§ Problem statement
Could you return every line of the records below that contains the word "down"?

§ Records for processing
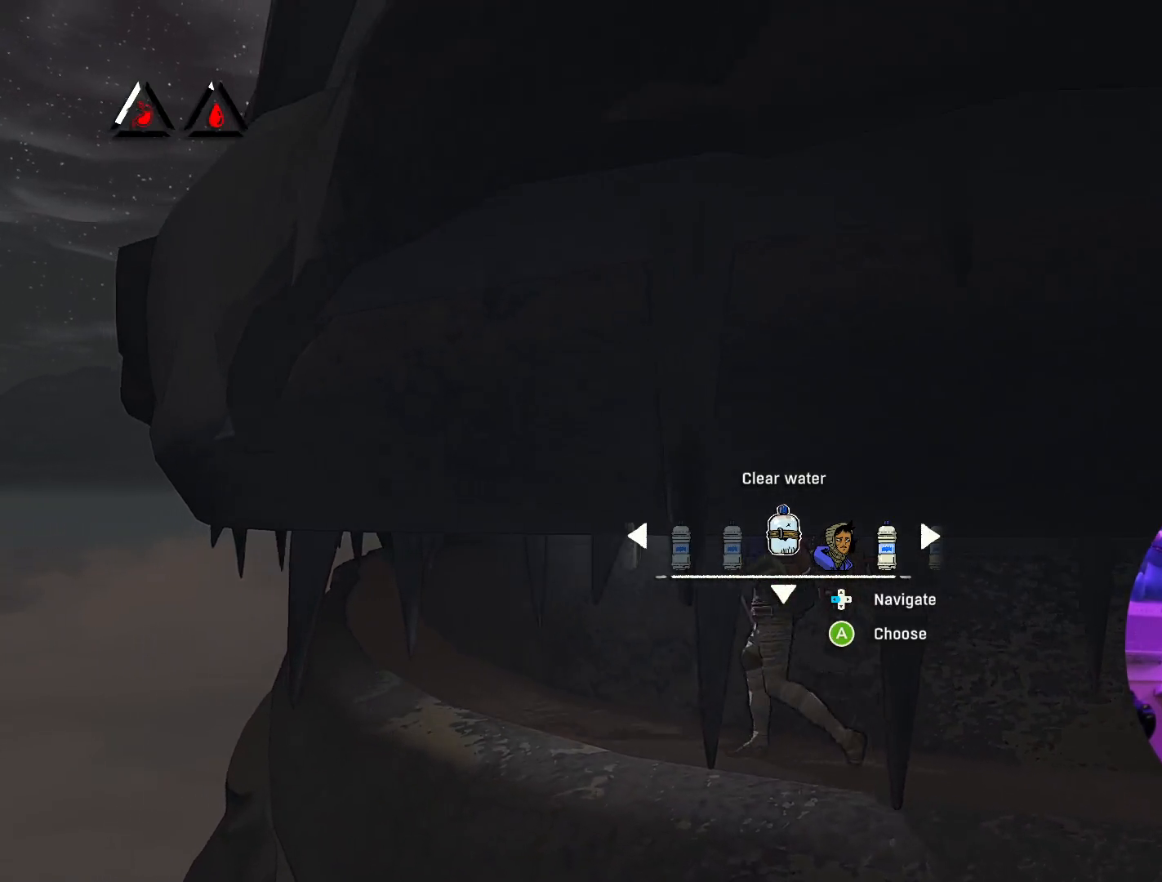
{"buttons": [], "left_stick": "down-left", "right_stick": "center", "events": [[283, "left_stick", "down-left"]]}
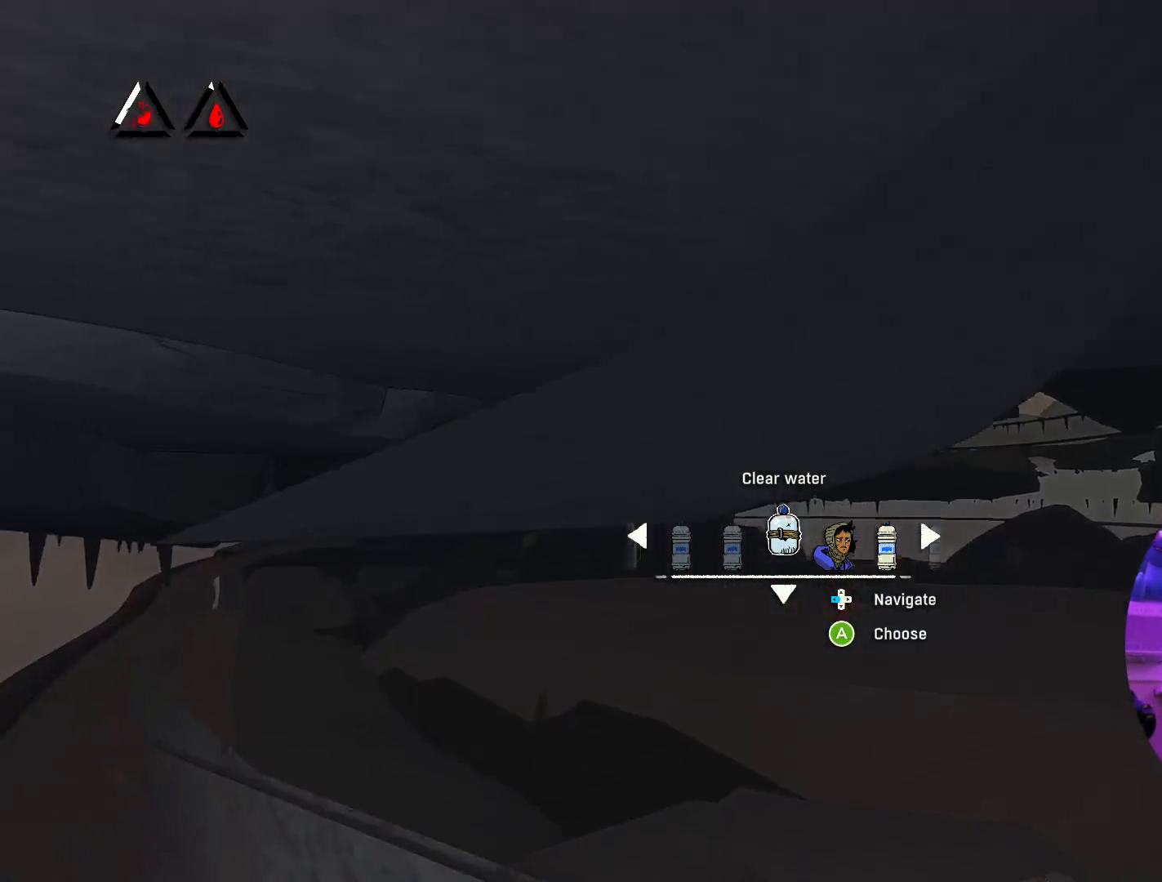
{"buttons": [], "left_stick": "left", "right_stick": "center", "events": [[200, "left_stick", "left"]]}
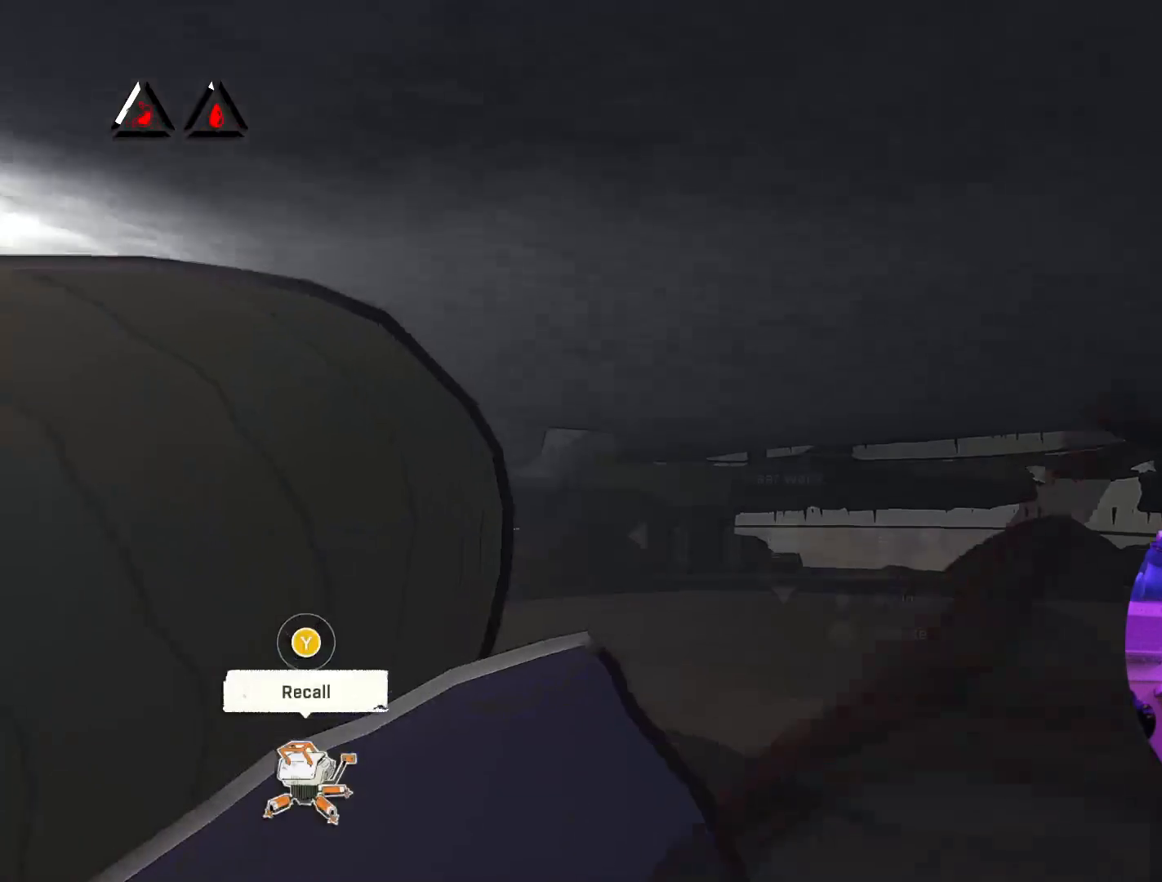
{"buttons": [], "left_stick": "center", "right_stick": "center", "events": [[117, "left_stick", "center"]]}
==
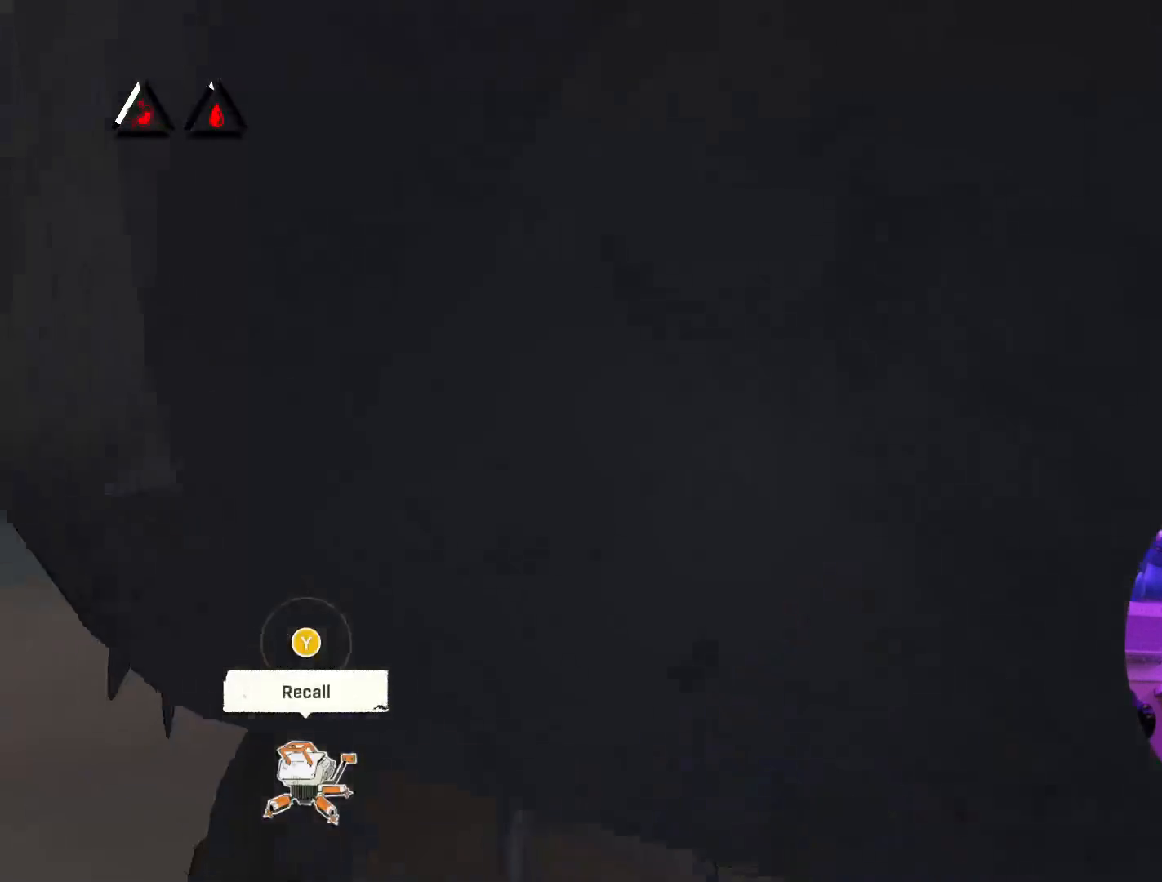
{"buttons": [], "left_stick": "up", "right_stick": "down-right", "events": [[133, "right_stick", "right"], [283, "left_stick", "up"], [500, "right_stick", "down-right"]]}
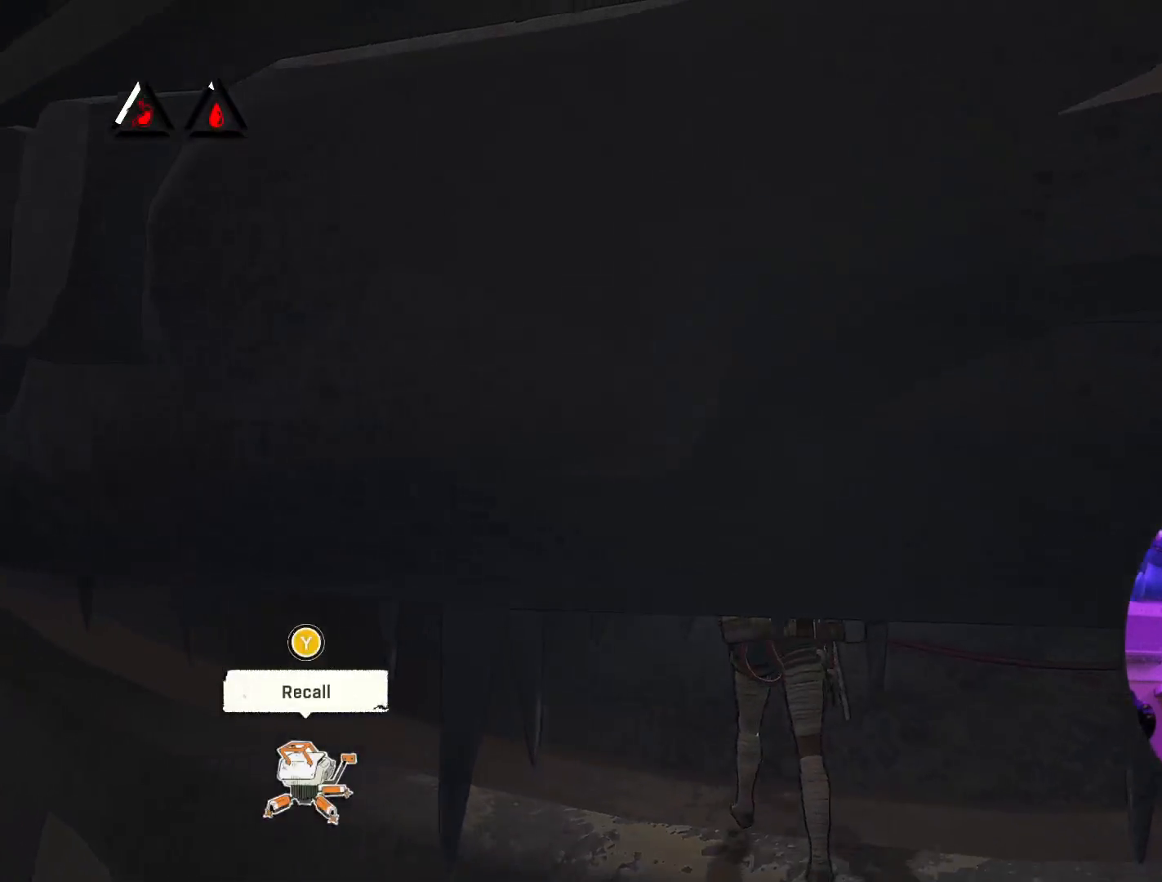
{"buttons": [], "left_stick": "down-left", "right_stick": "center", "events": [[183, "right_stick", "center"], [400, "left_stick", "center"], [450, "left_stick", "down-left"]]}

§ Response
{"buttons": [], "left_stick": "down-left", "right_stick": "center", "events": [[283, "left_stick", "down-left"]]}
{"buttons": [], "left_stick": "up", "right_stick": "down-right", "events": [[133, "right_stick", "right"], [283, "left_stick", "up"], [500, "right_stick", "down-right"]]}
{"buttons": [], "left_stick": "down-left", "right_stick": "center", "events": [[183, "right_stick", "center"], [400, "left_stick", "center"], [450, "left_stick", "down-left"]]}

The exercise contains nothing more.